## Texte source
La conclusion que je tire du troisième tour est que le vote et les scores du troisième tour sont l’expression de la volonté des pays membres, régionaux comme non régionaux, d’avoir un Président de la BAD bien élu et le plus consensuel possible, et cette volonté a été aidée par la candidature incontestablement très bonne de Sidi Ould TAH. Ainsi, les pays non régionaux ont eu la sagesse de se rallier à cette candidature, après avoir donné une large majorité de leurs votes à Samuel MAIMBO au premier et deuxième tours.
L’ordre d’arrivée des candidats et la victoire finale de Sidi Ould TAH ne semblent pas surprendre beaucoup d’observateurs. Cette victoire pourrait être expliquée par les considérations suivantes :
- Sidi Ould TAH a un des tout meilleurs parcours académique et professionnel parmi les candidats ;
- Son programme pour la BAD mêlant audace et réalisme, vision et actions concrètes semble avoir pris en compte les défis d’aujourd’hui et les ambitions de demain de l’Afrique et de son institution financière ; je peux du reste dire la même chose à propos des programmes de Samuel MAIMBO et d’Amadou HOTT ;
- Sa présence réussie pendant dix années à la tête de la BADEA laisse supposer qu’il a une bonne connaissance de la fonction et que par ailleurs il ne lui sera pas difficile de mobiliser des fonds arabes pour la BAD ; celle-ci aura besoin de beaucoup de ressources d’après tous les candidats ;
- la campagne électorale et diplomatique, que le Président élu a menée harmonieusement avec le gouvernement mauritanien, ses diplomates et ses experts, a été bien organisée, bien structurée, très offensive, à la fois enthousiaste et sobre et finalement gagnante ;
- il est ressortissant d’un pays qui n’a jamais donné de Président à la BAD, contrairement à Samuel MAIMBO et à Amadou HOTT ;
- il n’appartient pas à la même région que le Président sortant, contrairement à Amadou HOTT, la Mauritanie étant un pays d’Afrique du Nord d’après la classification de la BAD ; même si à la BAD il n’y a aucune règle écrite de rotation géographique, celle-ci fait jusqu’ici partie de ses usages et de ceux de beaucoup d’institutions internationales africaines.

## Données
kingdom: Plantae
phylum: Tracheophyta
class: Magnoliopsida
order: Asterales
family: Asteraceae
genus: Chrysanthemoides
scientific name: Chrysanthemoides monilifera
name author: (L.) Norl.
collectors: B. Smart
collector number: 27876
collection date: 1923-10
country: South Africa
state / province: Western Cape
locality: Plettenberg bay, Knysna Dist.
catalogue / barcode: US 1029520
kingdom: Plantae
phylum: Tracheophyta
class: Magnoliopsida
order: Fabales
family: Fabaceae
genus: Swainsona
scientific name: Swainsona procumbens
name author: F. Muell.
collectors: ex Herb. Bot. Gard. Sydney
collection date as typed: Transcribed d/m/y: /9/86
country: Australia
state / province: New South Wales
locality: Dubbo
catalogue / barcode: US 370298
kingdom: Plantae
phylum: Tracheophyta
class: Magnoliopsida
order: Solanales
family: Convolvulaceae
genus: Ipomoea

## Consignes écrites
1: Reproduisez le passage du texte sur l'élection à la BAD commençant par « La conclusion que » et se terminant par « et deuxième tours. ».
2: Convertissez en liste JSON de chaînes, à raison d'une chaîne par ligne et sans les lignes vides, les lignes de données commençant à celle qui contient « scientific name: Swainsona procumbens » et se terminant à la dernière ligne de données.
Le texte sur l'élection à la BAD et les lignes de données sont indépendants les uns des autres.

## Réponses
1:
La conclusion que je tire du troisième tour est que le vote et les scores du troisième tour sont l’expression de la volonté des pays membres, régionaux comme non régionaux, d’avoir un Président de la BAD bien élu et le plus consensuel possible, et cette volonté a été aidée par la candidature incontestablement très bonne de Sidi Ould TAH. Ainsi, les pays non régionaux ont eu la sagesse de se rallier à cette candidature, après avoir donné une large majorité de leurs votes à Samuel MAIMBO au premier et deuxième tours.

2:
[
  "scientific name: Swainsona procumbens",
  "name author: F. Muell.",
  "collectors: ex Herb. Bot. Gard. Sydney",
  "collection date as typed: Transcribed d/m/y: /9/86",
  "country: Australia",
  "state / province: New South Wales",
  "locality: Dubbo",
  "catalogue / barcode: US 370298",
  "kingdom: Plantae",
  "phylum: Tracheophyta",
  "class: Magnoliopsida",
  "order: Solanales",
  "family: Convolvulaceae",
  "genus: Ipomoea"
]